[Stored records]

- Opening Delimiter -

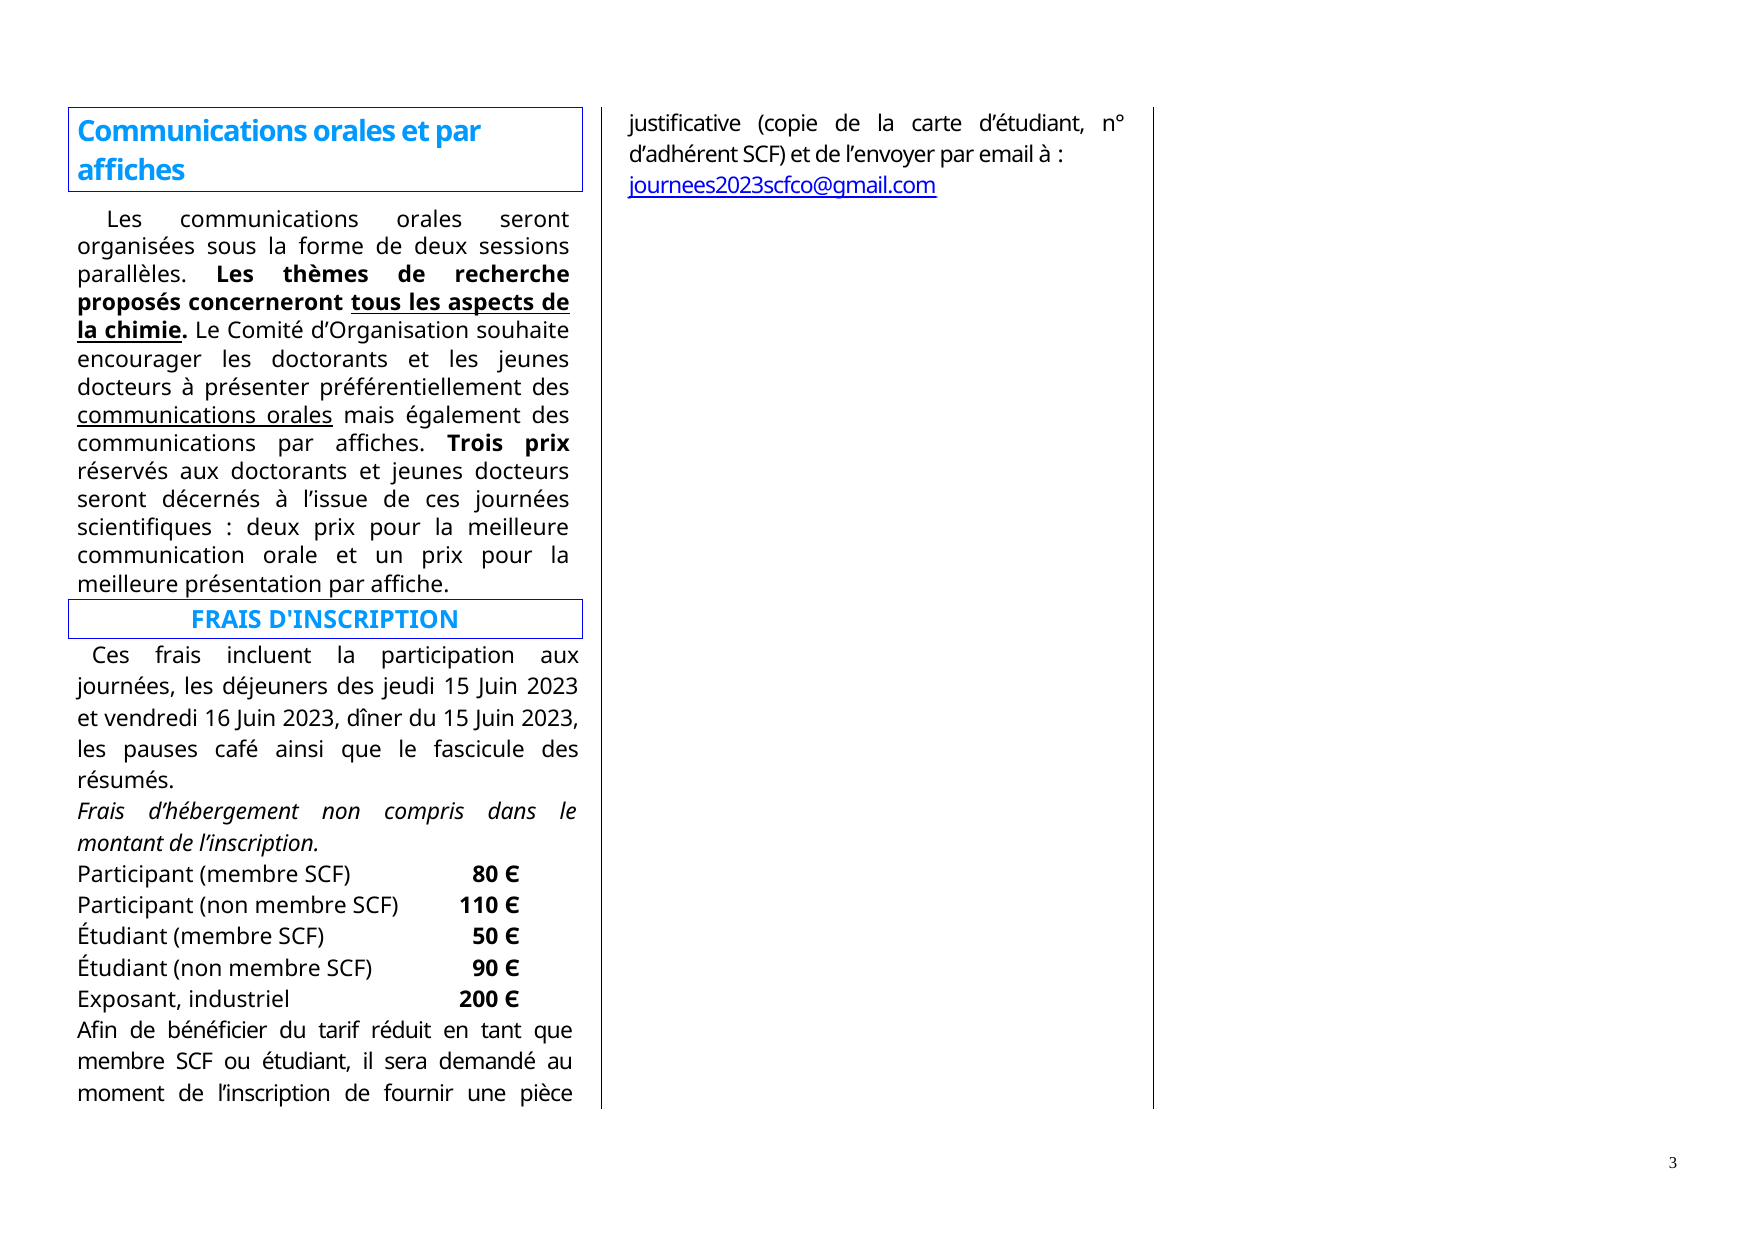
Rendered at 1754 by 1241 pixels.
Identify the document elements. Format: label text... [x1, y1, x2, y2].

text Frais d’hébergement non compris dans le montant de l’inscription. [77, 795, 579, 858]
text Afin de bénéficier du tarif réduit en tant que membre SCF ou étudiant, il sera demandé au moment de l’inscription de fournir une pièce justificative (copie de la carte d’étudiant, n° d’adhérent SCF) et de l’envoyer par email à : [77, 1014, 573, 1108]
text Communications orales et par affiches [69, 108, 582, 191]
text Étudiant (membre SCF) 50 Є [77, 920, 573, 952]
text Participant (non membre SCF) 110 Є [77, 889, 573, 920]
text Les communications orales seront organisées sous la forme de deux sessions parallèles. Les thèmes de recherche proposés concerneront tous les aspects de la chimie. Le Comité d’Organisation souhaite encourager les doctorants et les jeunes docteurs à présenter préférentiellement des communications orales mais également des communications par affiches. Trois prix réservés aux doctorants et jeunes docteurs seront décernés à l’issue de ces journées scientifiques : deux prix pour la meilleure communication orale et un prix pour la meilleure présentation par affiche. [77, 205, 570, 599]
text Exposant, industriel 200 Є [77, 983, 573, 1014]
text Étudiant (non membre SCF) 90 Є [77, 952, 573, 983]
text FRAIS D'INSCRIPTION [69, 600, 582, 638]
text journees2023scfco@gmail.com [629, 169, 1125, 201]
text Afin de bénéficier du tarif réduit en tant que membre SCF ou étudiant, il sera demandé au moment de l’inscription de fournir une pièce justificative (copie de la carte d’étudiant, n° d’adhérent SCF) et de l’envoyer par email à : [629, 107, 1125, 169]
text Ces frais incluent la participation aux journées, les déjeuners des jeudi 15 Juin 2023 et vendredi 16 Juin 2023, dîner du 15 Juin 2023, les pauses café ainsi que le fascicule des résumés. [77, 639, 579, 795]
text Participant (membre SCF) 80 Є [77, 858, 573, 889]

- Closing Delimiter -

PROBLEM TO SOLVE:
Output exactly the lines from the one containing "Identify the document" through the last line of the entries, both ends included.

RESULT OF THE EXERCISE:
Identify the document elements. Format: label text... [x1, y1, x2, y2].

text Frais d’hébergement non compris dans le montant de l’inscription. [77, 795, 579, 858]
text Afin de bénéficier du tarif réduit en tant que membre SCF ou étudiant, il sera demandé au moment de l’inscription de fournir une pièce justificative (copie de la carte d’étudiant, n° d’adhérent SCF) et de l’envoyer par email à : [77, 1014, 573, 1108]
text Communications orales et par affiches [69, 108, 582, 191]
text Étudiant (membre SCF) 50 Є [77, 920, 573, 952]
text Participant (non membre SCF) 110 Є [77, 889, 573, 920]
text Les communications orales seront organisées sous la forme de deux sessions parallèles. Les thèmes de recherche proposés concerneront tous les aspects de la chimie. Le Comité d’Organisation souhaite encourager les doctorants et les jeunes docteurs à présenter préférentiellement des communications orales mais également des communications par affiches. Trois prix réservés aux doctorants et jeunes docteurs seront décernés à l’issue de ces journées scientifiques : deux prix pour la meilleure communication orale et un prix pour la meilleure présentation par affiche. [77, 205, 570, 599]
text Exposant, industriel 200 Є [77, 983, 573, 1014]
text Étudiant (non membre SCF) 90 Є [77, 952, 573, 983]
text FRAIS D'INSCRIPTION [69, 600, 582, 638]
text journees2023scfco@gmail.com [629, 169, 1125, 201]
text Afin de bénéficier du tarif réduit en tant que membre SCF ou étudiant, il sera demandé au moment de l’inscription de fournir une pièce justificative (copie de la carte d’étudiant, n° d’adhérent SCF) et de l’envoyer par email à : [629, 107, 1125, 169]
text Ces frais incluent la participation aux journées, les déjeuners des jeudi 15 Juin 2023 et vendredi 16 Juin 2023, dîner du 15 Juin 2023, les pauses café ainsi que le fascicule des résumés. [77, 639, 579, 795]
text Participant (membre SCF) 80 Є [77, 858, 573, 889]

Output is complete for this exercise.